一个胖子慷慨激昂地说,一脸的悲壮,只是他现在的模样实在是不提气,衣衫破了,跟叫花子似的,额头肿了一个包,眼角蹭破了皮,鼻子底下还挂着一条未擦干的血迹,上嘴唇肿起老高,那模样实在是有够瞧的。他正在“如雪坊”对面一处曾经仿佛是家小酒铺,如今已变成一片废墟的地方蹲着。
旁边一个咧着怀的大汉,胸前纹一只威风凛凛的下山虎,咧嘴笑道:“二当家,你放心,咱已叫人去码头上喊人了,一会儿还有大队人马赶到。不过……二当家,你真的不是为了嫖姑娘,跟人家争风吃醋打起来的?”
那胖子叫起了撞天屈:“下山虎,俺说的话你还信不过吗?俺若是为了嫖姑娘,天打五雷劈。”
下山虎松了口气,谑笑道:“那就好,那就好,你也知道,小袖姑娘对你……,哈哈哈,我的意思是说,如果是为了争风吃醋的事呢,咱们还是息事宁人的好,要不然闹大发了,让小袖姑娘知道了,二当家您还得吃一顿排头。”
整条巷子都是喊打喊杀的人群,这二当家和下山虎却蹲在一条条急促往来,追打奔跑的身影下,扯起了闲淡。
“巷口堵住了吧?可莫叫人逃出去招来了公差。”
“二当家的放心,这点事我还办不好吗?”
“嗯!”鼻青脸肿的二当家想了想又愤愤然起来,委曲地道:“今儿跑船回来,身子有些乏,俺到这饭馆儿叫了半斤猪头肉,四角老酒,本想吃了就回去歇着,谁晓得就来了一伙泼皮,坐俺旁边商量了些什么,然后就有人去那‘如雪坊’惹事。
紧接着一个半大小子带七八条大汉跑出来,就跟他们干了起来,把一条街的人都吓跑了。

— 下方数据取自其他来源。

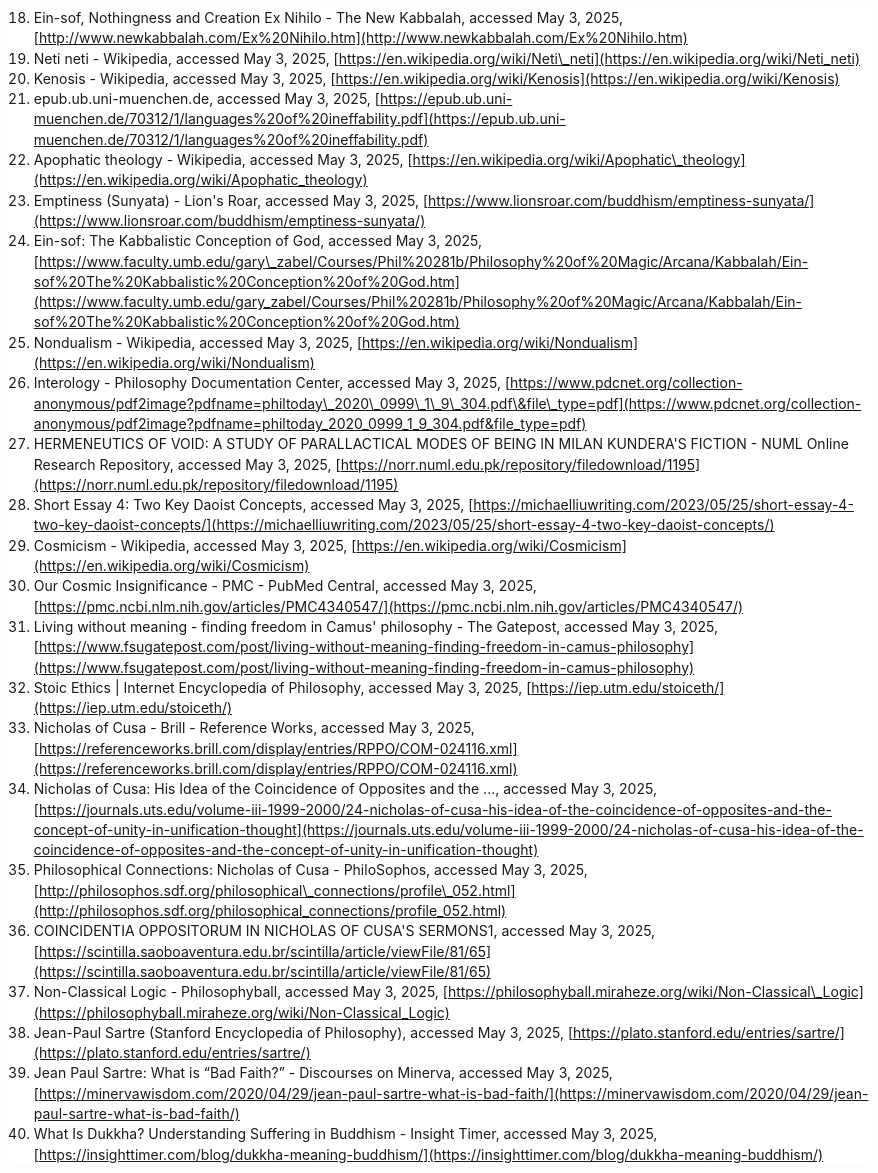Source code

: 18. Ein-sof, Nothingness and Creation Ex Nihilo \- The New Kabbalah, accessed May 3, 2025, [http://www.newkabbalah.com/Ex%20Nihilo.htm](http://www.newkabbalah.com/Ex%20Nihilo.htm)  
19. Neti neti \- Wikipedia, accessed May 3, 2025, [https://en.wikipedia.org/wiki/Neti\_neti](https://en.wikipedia.org/wiki/Neti_neti)  
20. Kenosis \- Wikipedia, accessed May 3, 2025, [https://en.wikipedia.org/wiki/Kenosis](https://en.wikipedia.org/wiki/Kenosis)  
21. epub.ub.uni-muenchen.de, accessed May 3, 2025, [https://epub.ub.uni-muenchen.de/70312/1/languages%20of%20ineffability.pdf](https://epub.ub.uni-muenchen.de/70312/1/languages%20of%20ineffability.pdf)  
22. Apophatic theology \- Wikipedia, accessed May 3, 2025, [https://en.wikipedia.org/wiki/Apophatic\_theology](https://en.wikipedia.org/wiki/Apophatic_theology)  
23. Emptiness (Sunyata) \- Lion's Roar, accessed May 3, 2025, [https://www.lionsroar.com/buddhism/emptiness-sunyata/](https://www.lionsroar.com/buddhism/emptiness-sunyata/)  
24. Ein-sof: The Kabbalistic Conception of God, accessed May 3, 2025, [https://www.faculty.umb.edu/gary\_zabel/Courses/Phil%20281b/Philosophy%20of%20Magic/Arcana/Kabbalah/Ein-sof%20The%20Kabbalistic%20Conception%20of%20God.htm](https://www.faculty.umb.edu/gary_zabel/Courses/Phil%20281b/Philosophy%20of%20Magic/Arcana/Kabbalah/Ein-sof%20The%20Kabbalistic%20Conception%20of%20God.htm)  
25. Nondualism \- Wikipedia, accessed May 3, 2025, [https://en.wikipedia.org/wiki/Nondualism](https://en.wikipedia.org/wiki/Nondualism)  
26. Interology \- Philosophy Documentation Center, accessed May 3, 2025, [https://www.pdcnet.org/collection-anonymous/pdf2image?pdfname=philtoday\_2020\_0999\_1\_9\_304.pdf\&file\_type=pdf](https://www.pdcnet.org/collection-anonymous/pdf2image?pdfname=philtoday_2020_0999_1_9_304.pdf&file_type=pdf)  
27. HERMENEUTICS OF VOID: A STUDY OF PARALLACTICAL MODES OF BEING IN MILAN KUNDERA'S FICTION \- NUML Online Research Repository, accessed May 3, 2025, [https://norr.numl.edu.pk/repository/filedownload/1195](https://norr.numl.edu.pk/repository/filedownload/1195)  
28. Short Essay 4: Two Key Daoist Concepts, accessed May 3, 2025, [https://michaelliuwriting.com/2023/05/25/short-essay-4-two-key-daoist-concepts/](https://michaelliuwriting.com/2023/05/25/short-essay-4-two-key-daoist-concepts/)  
29. Cosmicism \- Wikipedia, accessed May 3, 2025, [https://en.wikipedia.org/wiki/Cosmicism](https://en.wikipedia.org/wiki/Cosmicism)  
30. Our Cosmic Insignificance \- PMC \- PubMed Central, accessed May 3, 2025, [https://pmc.ncbi.nlm.nih.gov/articles/PMC4340547/](https://pmc.ncbi.nlm.nih.gov/articles/PMC4340547/)  
31. Living without meaning \- finding freedom in Camus' philosophy \- The Gatepost, accessed May 3, 2025, [https://www.fsugatepost.com/post/living-without-meaning-finding-freedom-in-camus-philosophy](https://www.fsugatepost.com/post/living-without-meaning-finding-freedom-in-camus-philosophy)  
32. Stoic Ethics | Internet Encyclopedia of Philosophy, accessed May 3, 2025, [https://iep.utm.edu/stoiceth/](https://iep.utm.edu/stoiceth/)  
33. Nicholas of Cusa \- Brill \- Reference Works, accessed May 3, 2025, [https://referenceworks.brill.com/display/entries/RPPO/COM-024116.xml](https://referenceworks.brill.com/display/entries/RPPO/COM-024116.xml)  
34. Nicholas of Cusa: His Idea of the Coincidence of Opposites and the ..., accessed May 3, 2025, [https://journals.uts.edu/volume-iii-1999-2000/24-nicholas-of-cusa-his-idea-of-the-coincidence-of-opposites-and-the-concept-of-unity-in-unification-thought](https://journals.uts.edu/volume-iii-1999-2000/24-nicholas-of-cusa-his-idea-of-the-coincidence-of-opposites-and-the-concept-of-unity-in-unification-thought)  
35. Philosophical Connections: Nicholas of Cusa \- PhiloSophos, accessed May 3, 2025, [http://philosophos.sdf.org/philosophical\_connections/profile\_052.html](http://philosophos.sdf.org/philosophical_connections/profile_052.html)  
36. COINCIDENTIA OPPOSITORUM IN NICHOLAS OF CUSA'S SERMONS1, accessed May 3, 2025, [https://scintilla.saoboaventura.edu.br/scintilla/article/viewFile/81/65](https://scintilla.saoboaventura.edu.br/scintilla/article/viewFile/81/65)  
37. Non-Classical Logic \- Philosophyball, accessed May 3, 2025, [https://philosophyball.miraheze.org/wiki/Non-Classical\_Logic](https://philosophyball.miraheze.org/wiki/Non-Classical_Logic)  
38. Jean-Paul Sartre (Stanford Encyclopedia of Philosophy), accessed May 3, 2025, [https://plato.stanford.edu/entries/sartre/](https://plato.stanford.edu/entries/sartre/)  
39. Jean Paul Sartre: What is “Bad Faith?” \- Discourses on Minerva, accessed May 3, 2025, [https://minervawisdom.com/2020/04/29/jean-paul-sartre-what-is-bad-faith/](https://minervawisdom.com/2020/04/29/jean-paul-sartre-what-is-bad-faith/)  
40. What Is Dukkha? Understanding Suffering in Buddhism \- Insight Timer, accessed May 3, 2025, [https://insighttimer.com/blog/dukkha-meaning-buddhism/](https://insighttimer.com/blog/dukkha-meaning-buddhism/)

俺觉着,你们打你们的,又不关俺的事,俺吃俺的酒就是,招谁惹谁了?所以就一边吃酒,一边笑嘻嘻地看热闹,谁晓得那伙泼皮不济事,被那半大小子带人给打跑了。”
他呸地吐了一口带血的唾沫,直着嗓子又道:“那小子打跑了他们还不罢休,指着俺说了一声:‘打他们老大!’冲上来把俺好一顿打,俺一个人怎打得过他们那么多人?可怜俺晕头转向,好不容易爬起来,拾掇了一条凳子坐在大街上一边喘气一边叫骂,谁知屁大的功夫,又跑来一伙泼皮,这回人更多,一见俺当街坐着,冲上来就打,把俺又打趴下了。俺闲来酒馆坐,祸从天上来……”
那胖大汉子说到这儿,揉揉淤青的眼角,喃喃自语道:“奶奶的,咋这么邪性呢,莫非俺跟这杀猪巷犯冲?”
……
杨浩急急赶到杀猪巷,冲进去一看,“赫!”打得这叫一通乱呐,两伙人打得天翻地覆,对他的到来视若无睹。杨浩心系“如雪坊”,也没空理会他们,拔腿就往里跑。
姆依可报讯,是翻出后院墙沿着河堤走的,这才见识到许多粗野的大汉野兽般纠斗在一起是如何的穷形恶像,她心中害怕,连忙紧紧跟在杨浩身后。
其实还是有人看到杨浩了,下山虎安排在巷口的人早就看到了他,杨浩今日巡街,穿的是开封府的官衣,那把风的汉子一见是官差到了,哪敢截他去路,一溜烟逃去找二当家报信去了。